Abou Bilal al-Minuki, born in 1982, played an essential role in the Daesh branch in West Africa.
Nigeria and the United States announced the death of a leader of the Islamic State group in a joint operation of their armies, the second in five months launched in this West African country plagued by jihadist violence.
This operation, announced by Donald Trump, targeted this time Abou Bilal al-Minuki, whom he presented as the number two of ISIS in the world. “The brave American forces and the Nigerian armed forces carried out a meticulously planned and very complex mission to eliminate the world’s most active terrorist from the battlefield,” declared the American president on his Truth Social network from Friday night to Saturday.
“He will no longer terrorize the African population or contribute to planning operations targeting Americans. With his elimination, the operational capabilities of ISIS around the world are significantly reduced,” he added.
“Our determined Nigerian armed forces, working closely with the US armed forces, carried out a bold joint operation that dealt a severe blow to the ranks of the Islamic State,” then confirmed Nigerian President Bola Tinubu in a statement.
“One of the most active terrorists in the world”
According to the Nigerian army, it was a “precision air-ground operation, meticulously planned and extremely complex,” which took place on Saturday between midnight and 4 a.m. The jihadist leader died “with several of his lieutenants, in a strike against his complex in the Lake Chad basin,” the Nigerian president said.

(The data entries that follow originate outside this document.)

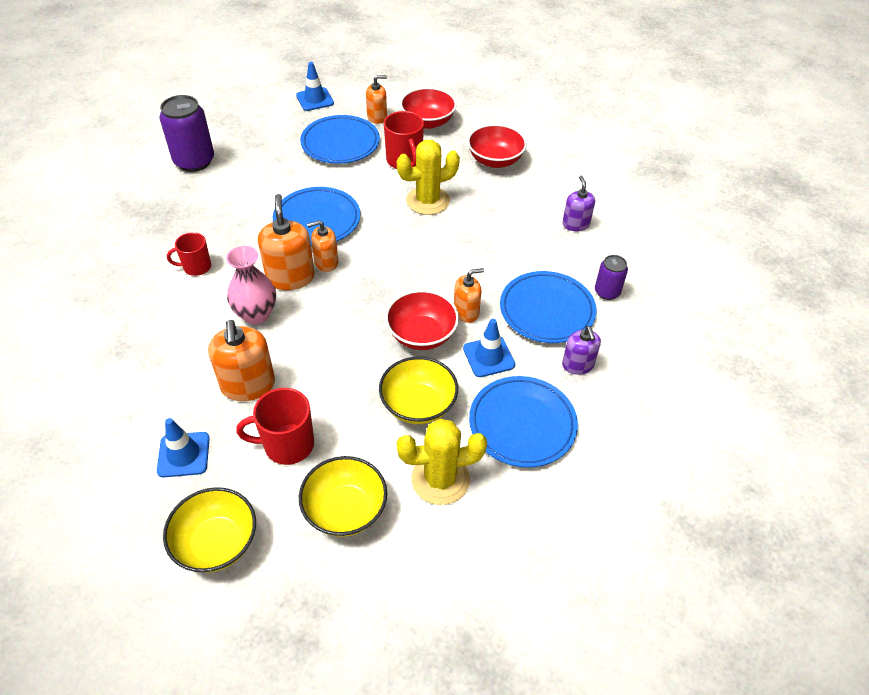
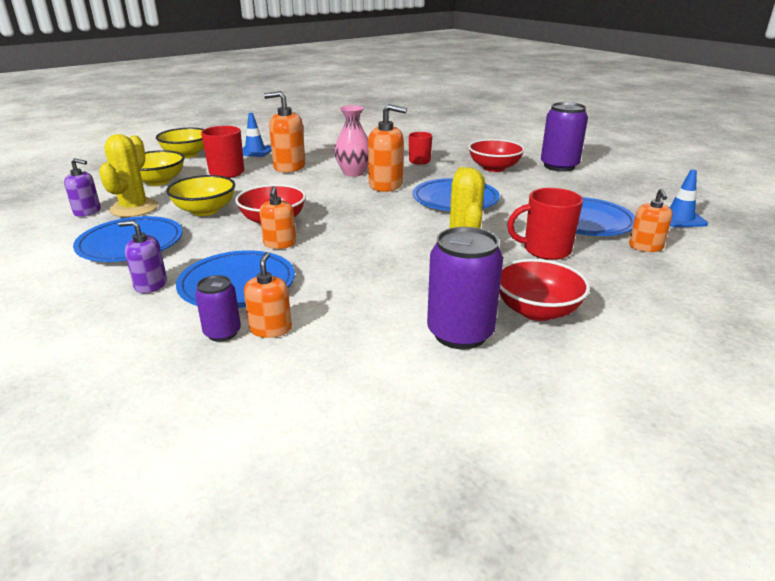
camera: 110 degrees right, 20 degrees down
(326, 262) = (395, 198): orange soap dispenser -> orange soap dispenser (270, 329)
(428, 122) = (638, 277): red bowl -> red bowl (494, 168)
(489, 357) = (216, 244): blue traffic cone -> none
(539, 187) = (460, 333): none -> purple can
(575, 224) = (363, 344): purple soap dispenser -> purple soap dispenser (87, 211)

According to the Nigerian defense forces, Abou Bilal al-Minuki was a “high-ranking official of the Islamic State and one of the most active terrorists in the world.” He is described as “an operational and strategic figure who provided advice to Islamic State entities outside Nigeria on issues related to media operations, economic warfare, as well as weapon development and manufacturing.”
They also specify that “his death eliminates an essential link through which the Islamic State coordinated and directed its operations in different regions of the world.”

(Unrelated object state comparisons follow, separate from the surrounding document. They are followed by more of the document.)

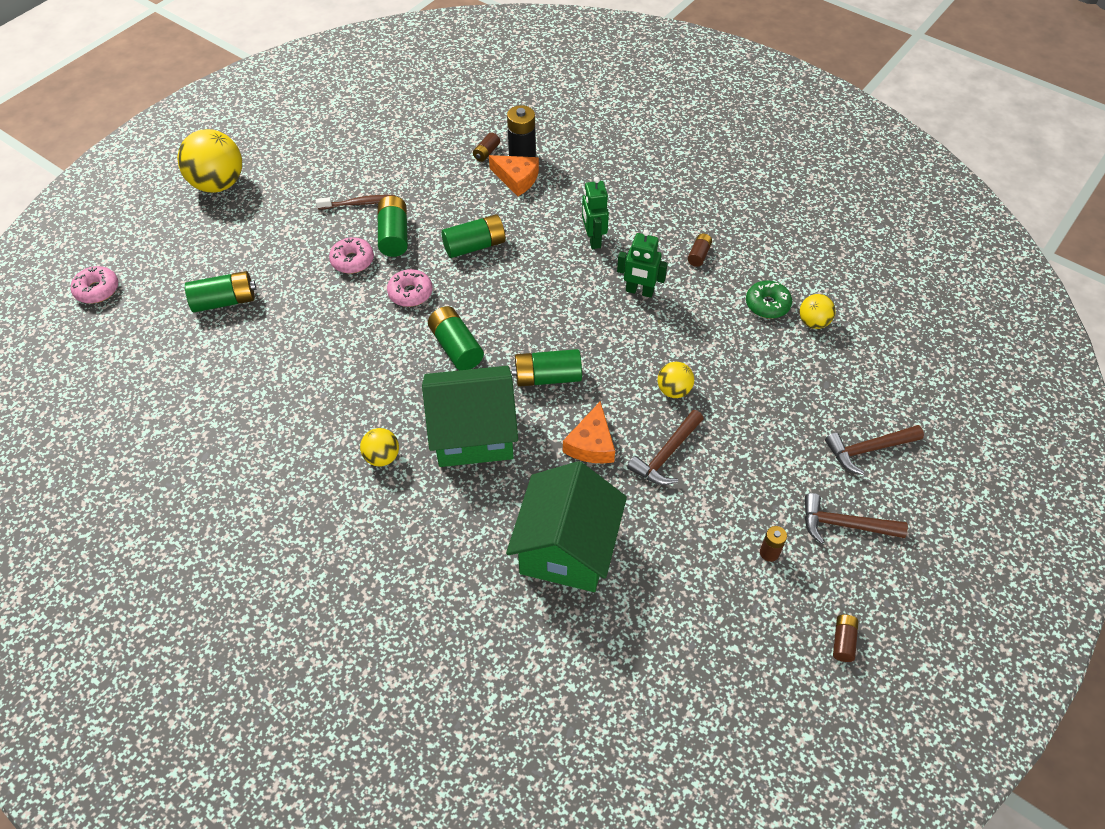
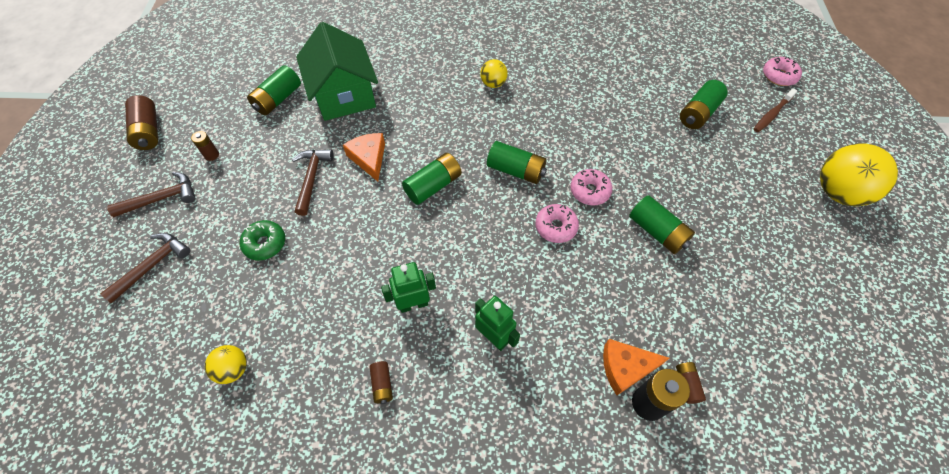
camera: 145 degrees right, 5 degrees up
(352, 261) = (659, 191): pink donut -> pink donut (556, 227)
(358, 203) = (720, 244): brown toothbrush -> brown toothbrush (772, 114)
(473, 433) = (452, 124): green house -> none
(475, 246) = (586, 263): green battery -> green battery (278, 99)
(673, 390) = (332, 228): yellow ball -> none
(767, 304) = (286, 363): green donut -> green donut (265, 243)
(843, 641) = (148, 131): brown battery -> brown battery, size x1.82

Chief of the Daesh branch in West Africa
Born in 1982 in Borno province, Nigeria, al-Minuki became one of the main figures of the Islamic State in West Africa (EIAO) after the death, in 2018, of the former group leader in the region, Mamman Nur, according to specialists from the Counter Extremism Project NGO, cited by ABC News.
Al-Minuki was based in the Sahel region and reportedly fought in Libya when ISIS was active in that North African country over a decade ago. He is also considered one of the main architects of the formation of the Islamic State in West Africa after its split from Boko Haram in 2016.
Abou Bilal al-Minuki was placed under US sanctions in 2023 for his ties to the Islamic State group.
“If the elimination of Abou Bilal al-Minuki is confirmed, it would be a major blow for ISIS West Africa, and for the Sahelian subsidiary. He is the man of the connection and relations between the two,” commented France 24 journalist and jihadist movements specialist Wassim Nasr.
Deadly attacks and mass abductions
The spokesperson for the Nigerian army, Sani Uba, stated that the operation followed intelligence indicating that al-Minuki and his international terrorist cell had concealed a fortified enclave in a remote village in Metele, located in the Lake Chad basin, in the northeast of Borno state, the epicenter of an armed insurgency that has lasted for 17 years.
This is the second time in five months that the American president has launched an intervention of his army in Nigeria, where he denounces persecutions allegedly suffered by Christians.
The resurgence of deadly attacks and mass abductions in recent months is drawing the attention of the United States. President Donald Trump asserts that Christians in Nigeria are being “persecuted” and victims of a “genocide” perpetrated by “terrorists,” a claim that Abuja and most experts firmly deny, with violence affecting both Christians and Muslims indiscriminately.
The US military, in coordination with Nigerian authorities, conducted strikes in Sokoto state on Christmas day targeting, according to Washington, ISIS jihadists.